Chapel Club – Palace

Incensati dalla stampa inglese (“NME” su tutti) e tendenzialmente etichettati come shoegazer, i Chapel Club hanno in realtà poco a che vedere con le tempeste elettriche dei My Bloody Valentine. La band londinese, capitanata dal vocalist Lewis Bowman e dal chitarrista Michael Hibbert, sembra infatti essere più legata al filone new-wave, quello che dai più classici Echo & The Bunnymen e Joy Division si allunga sino alle loro propaggini contemporeanee (Editors, White Lies e Interpol).

Il sound del quintetto (la line-up è completata dall’altro chitarrista Alex Parry, dal bassista Liam Arklie e dal batterista Rich Mitchell) è granitico, roccioso, una combinazione di umori sintetici ed epica chitarristica.
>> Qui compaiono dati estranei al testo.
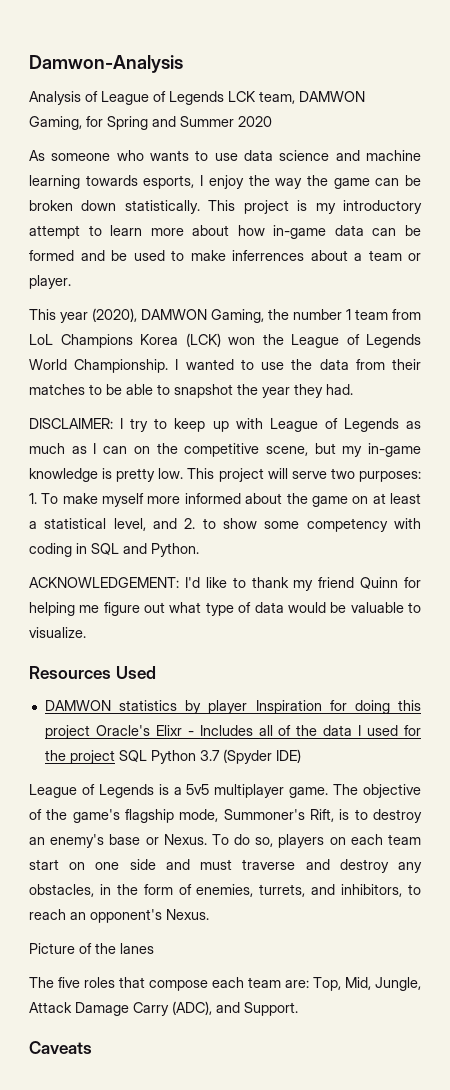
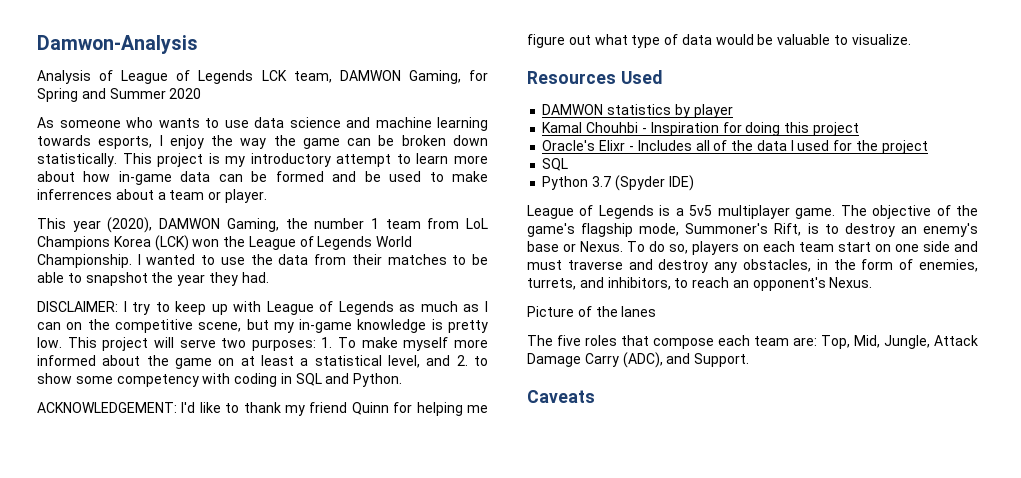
(248, 707) none -> [542,122,647,133] // Kamal Chouhbi -
(90, 732) none -> (859, 129) //
[118,750,147,762] SQL -> [542,158,569,171] // SQL //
L’appeal è indubitabile, la consistenza un po’ meno. A latitare, in questi undici pezzi, è soprattutto la fantasia melodica. È la solita vecchia storia, insomma: la confezione è impeccabile (merito anche del produttore, Paul Epworth, già al lavoro con Bloc Party e Florence and the Machine) ma, scartato il pacco, ci si ritrova con in mano un pugno di mosche. Surfacing, ad esempio, sfodera un motivo solenne, ma naviga in superficie, tra Joy Division e Morrissey (il crooning lamentoso di Bowman). Five trees parte benissimo, spandendo colate laviche di elettricità: peccato si rimangi tutto, lanciandosi nell’ennesima nenia à la Ian McCulloch, incalzata sempre dalla veemenza della coppia (ben assortita, a dire il vero) Hibbert/Parry. Stesso copione per After the flood e White night position, che vanta un pathos a dire il vero convincente. Ancora meglio fanno la struggente ballad The shore e Fine light, la più smithsiana del lotto (malgrado gli innegabili influssi shoegaze).

La galoppante All the Eeastern girls sfodera un ritornello che non dispiacerebbe agli Strokes, mentre Paper thin, con la sua cullante partitura retrò squassata dalle solite deflagrazioni à la Kevin Smith, fa pensare invece ai Glasvegas.

Qualche pregevole intuizione non può però far dimenticare il calligrafismo di cui soffre Palace, la sua mancanza di spunti realmente memorabili. Disco dignitoso, ma nient’altro, con buona pace di NME.